Liberation from hell by the Lord was accomplished by His assuming the Human, and through it subjugating the hells, and reducing to order all things in the heavens, which could have been done in no way except by the Human; for the Divine operates from firsts through ultimates, thus from Himself through the things that are from Himself in ultimates, which are in the Human. This is the operation of Divine power in heaven and in the world.

Liberation from hell by the Lord was also accomplished by His glorifying His Human, that is, making it Divine; for thus and not otherwise could He hold the hells in subjection forever; and as the subjugation of the hells and the glorification of His Human was accomplished by means of temptations admitted into his Human, His passion of the cross was His last temptation and complete victory. That “He bore the sins of all” signifies that He admitted into Himself all the hells when He was tempted, for from the hells all sins or evils ascend, and enter into man and are in him; therefore the Lord’s “bearing sins” signifies that He admitted the hells into Himself when tempted; and His “taking away sins” means that He subjugated the hells, in order that evils may no more rise up from them, with those who acknowledge the Lord and receive Him, that is, who receive in faith and life the Divine truth proceeding from Him, and who are thus conjoined to the Lord.

It was said that “Thou didst redeem us to God in Thy blood” signifies conjunction with the Divine by the acknowledgment of the Lord, and the reception of Divine truth from Him; and as the church is founded on this, I will state briefly how conjunction is thereby effected:

The primary thing is to acknowledge the Lord, to acknowledge His Divine in the Human, and His omnipotence to save the human race; for by that acknowledgment man is conjoined to the Divine, since there is no Divine except in Him; for the Father is there; for the Father is in Him, and He in the Father, as the Lord Himself teaches; consequently they who look to another Divine near Him, or at His side, as those are wont to do who pray to the Father to have mercy for the sake of the Son, turn aside from the way and worship a Divine elsewhere than in Him.

Moreover, they then give no thought to the Divine of the Lord, but only to the Human, when yet these cannot be separated; for the Divine and the Human are not two, but a single person, conjoined like soul and body, according to the doctrine received by the churches from the Athanasian Creed.

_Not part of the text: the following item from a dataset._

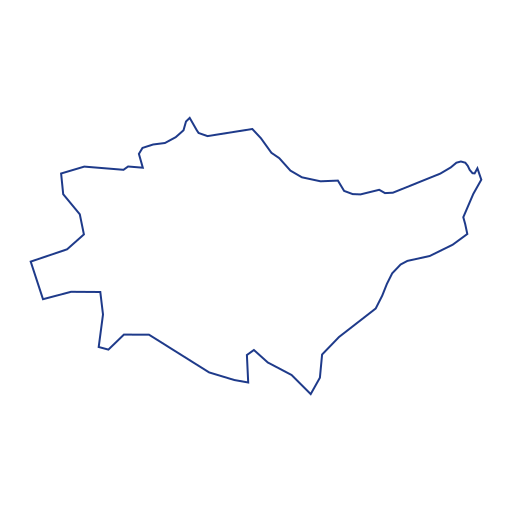 outline of Dagdas
{"feature_id": "LVA-5747", "entity_name": "Dagdas", "entity_type": "Municipality", "adm_level": 1, "iso_a3": "LVA", "parent_name": "Latvia", "parent_adm1": "", "projection": "albers", "projection_center": [27.708, 56.118], "detail": "fine", "context": "isolated", "style": "outline", "palette": "blue", "viewbox_px": 512, "rotation_deg": 0, "n_neighbors": 0, "source": "natural_earth", "source_scale": "10m", "svg_char_len": 1065}
<svg xmlns="http://www.w3.org/2000/svg" viewBox="0 0 512 512"><path d="M467.3,234.0L452.7,244.7L429.7,256.0L407.4,260.9L400.6,264.5L392.2,273.3L386.9,283.9L382.2,295.7L375.7,308.5L339.0,337.0L322.1,354.5L319.9,377.7L310.7,394.1L291.6,375.0L267.8,362.5L253.9,350.0L246.9,355.0L248.2,382.5L234.2,380.0L209.1,372.4L149.0,334.7L123.9,334.6L108.4,349.6L98.7,347.0L103.0,314.5L100.3,292.0L71.0,291.8L43.0,299.2L30.7,261.6L67.1,249.3L83.9,234.4L79.8,214.3L63.2,194.2L61.1,173.5L84.3,166.6L123.5,169.8L128.1,166.5L142.8,167.7L138.9,153.9L142.5,147.9L153.1,144.5L164.9,143.0L175.7,137.2L183.5,130.3L186.0,121.5L189.7,117.9L196.8,130.3L198.6,133.0L207.5,136.1L252.3,129.0L260.9,138.2L271.4,152.8L279.3,158.2L290.4,170.6L301.9,177.3L320.5,181.3L337.9,180.6L344.1,190.9L352.7,194.1L360.5,194.4L379.2,189.8L385.0,193.1L392.9,192.7L440.3,173.6L450.8,167.4L456.4,162.7L460.9,161.5L465.3,162.7L467.8,165.9L469.7,169.9L472.5,173.2L474.6,173.4L477.4,168.3L481.3,179.7L473.3,193.9L463.3,217.2L465.2,224.1L467.2,233.5L467.3,234.0Z" fill="none" stroke="#1e3a8a" stroke-width="2"/></svg>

Therefore to acknowledge the Divine in the Lord’s Human, or the Divine Human, is the primary thing of the church, by which there is conjunction; and because it is the primary it is also the first thing of the church. It is because this is the first thing of the church, that the Lord, when He was in the world, so often said to those whom He healed, “Believest thou that I can do this?” and when they answered that they believed, He said, “Be it done according to thy faith.” This He so often said that they might believe, in the first place, that from His Divine Human He had Divine omnipotence, for without that belief the church could not be begun, and without that belief they could not have been conjoined with the Divine, but must have been separated from it, and thus would not have been able to receive anything good from him.

Afterwards the Lord taught how they were to be saved, namely, by receiving Divine truth from Him – Truth is received when it is applied to the life and implanted in it by doing it; therefore the Lord so often said that they should do His words. From this it can be seen that these two things, namely, believing in the Lord and doing His words, make one, and can by no means be separated; for he who does not do the Lord’s words does not believe in Him; so also he who thinks that he believes in Him and does not do His words does not believe in Him, for the Lord is in His words, that is, in His truths, and by them He gives faith to man.

From these few things it can be known that conjunction with the Divine is effected through the acknowledgment of the Lord and the reception of Divine truth from Him. This, therefore, is what is signified by “the Lamb redeeming us to God in His blood.”